◆ 問題 1
本文のうち、「くるくると見渡すと、車通りを通り越した反対側にねこがいた。」で始まり「っていないことをお伝えする。」まで続く部分を、一字も変えずに書き出しなさい。
◆ 問題 2
本文の「だが、一定ラインから」で始まる段落を、主な事実を残して箇条書きに書き改めなさい。
◆ 問題 3
本文について、次の問いに答えなさい。
(a) 呼び止められたのは、どこを歩いていた時か。
(b) ねこは最初、どこにいたか。
(c) ねこがお腹を見せて転がったのはどこか。

◆ 本文
毎日だいたい同じコース、同じような時間に歩いている。
もう少しで家かな?という川沿いを歩いていた時、ふいに呼び止められた。


「ねこが鳴いてる」
くるくると見渡すと、車通りを通り越した反対側にねこがいた。

「にゃーん」
明らかに呼んでいる。

迷子かもしれないし、ケガかもしれないし、興味心から行く予定のない反対車線に行ってみた。

「にゃーん」
寄ってくるねこ。

だが、一定ラインから近づかないねこ。
散歩途中にねこのご飯など持ち歩いているわけもなく、何も持っていないことをお伝えする。

「にゃーん」
ごろんとお腹を見せて、歩道に転がるねこ。
横をびゅんびゅん走り抜ける車たち。

あまりの奇妙な光景にその場にしゃがみ込んだ。
「あまりに無防備すぎないですか?」

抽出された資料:

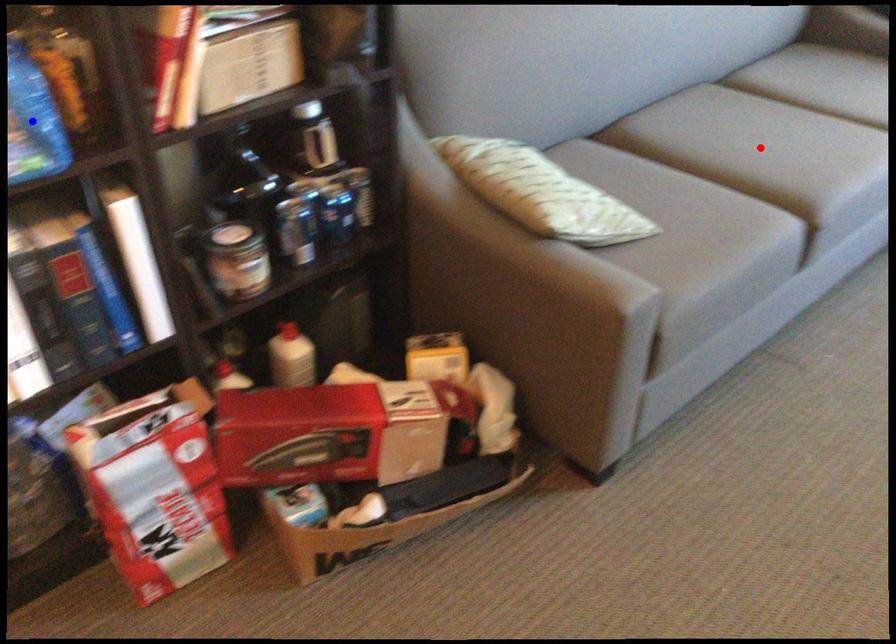
Question: In the image, two points are highlighted. Which point is nearer to the camera? Reply with the corresponding letter.

Choices:
 (A) blue point
 (B) red point

Answer: (A)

◆ 解答 1
くるくると見渡すと、車通りを通り越した反対側にねこがいた。

「にゃーん」
明らかに呼んでいる。

迷子かもしれないし、ケガかもしれないし、興味心から行く予定のない反対車線に行ってみた。

「にゃーん」
寄ってくるねこ。

だが、一定ラインから近づかないねこ。
散歩途中にねこのご飯など持ち歩いているわけもなく、何も持っていないことをお伝えする。

◆ 解答 2
・ねこは一定の距離より内側には近づいてこない。
・散歩の途中なので、ねこのご飯は持ち歩いていない。
・何も持っていないことをねこに伝えた。

◆ 解答 3
(a) もう少しで家かなという川沿い
(b) 車通りを通り越した反対側
(c) 歩道